One of the major figures in the industrial and financial development of the Trans-Allegheny region, Andrew W. Mellon (1855 - 1937) was appointed Secretary of the Treasury by President Warren G. Harding in 1921, and he continued to serve under Presidents Calvin Coolidge and Herbert Hoover. As the Nation embarked on the most materialistic period in its history, Mellon's philosophy was one of debt reduction, tax reduction, and a balanced budget. His tax reform scheme, known as the Mellon Plan, reduced taxes for business.
Sec. Andrew W. Mellon
Philip Alexius de Laszlo
Oil on canvas
68 1/2 x 55 x 1 3/4"
His theory was that big business would prosper in proportion to the lightening of its tax load and its profit would be transferred to the rest of the Nation.

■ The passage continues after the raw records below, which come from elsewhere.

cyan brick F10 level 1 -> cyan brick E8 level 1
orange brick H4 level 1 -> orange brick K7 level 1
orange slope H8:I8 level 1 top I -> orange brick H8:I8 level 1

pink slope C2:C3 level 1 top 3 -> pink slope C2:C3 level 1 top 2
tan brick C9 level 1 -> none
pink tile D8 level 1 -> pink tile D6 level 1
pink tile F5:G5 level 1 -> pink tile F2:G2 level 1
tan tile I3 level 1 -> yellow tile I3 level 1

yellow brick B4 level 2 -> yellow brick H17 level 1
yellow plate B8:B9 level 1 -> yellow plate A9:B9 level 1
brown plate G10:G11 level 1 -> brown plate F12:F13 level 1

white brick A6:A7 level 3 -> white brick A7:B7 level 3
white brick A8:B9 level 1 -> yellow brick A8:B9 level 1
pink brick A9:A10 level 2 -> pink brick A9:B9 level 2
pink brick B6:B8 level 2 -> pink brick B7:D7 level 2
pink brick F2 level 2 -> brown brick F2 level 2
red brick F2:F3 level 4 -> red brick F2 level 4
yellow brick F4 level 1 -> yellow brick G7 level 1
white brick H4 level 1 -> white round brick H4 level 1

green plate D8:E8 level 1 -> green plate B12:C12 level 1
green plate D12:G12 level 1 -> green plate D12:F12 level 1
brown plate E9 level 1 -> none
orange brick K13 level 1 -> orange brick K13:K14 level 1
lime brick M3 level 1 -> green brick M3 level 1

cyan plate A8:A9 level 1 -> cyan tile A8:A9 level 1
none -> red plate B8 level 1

During much of his tenure, general prosperity and times of peace enabled Mellon to implement his measures. The Great Depression, however, beginning in 1929, undercut Mellon's prestige and brought him under increasing criticism. Despite the downturn in the economy, Mellon continued his policy of balancing the budget by cutting spending and increasing taxes, which worsened the effect of the Depression on the ordinary citizen. When Mellon began spending a great deal of time overseas renegotiating World War I debt payments, Hoover relied more and more on Ogden L. Mills, Mellon's Under Secretary, for advice. In 1932 Mellon left Treasury to become Ambassador to Great Britain, and he was replaced by Mills.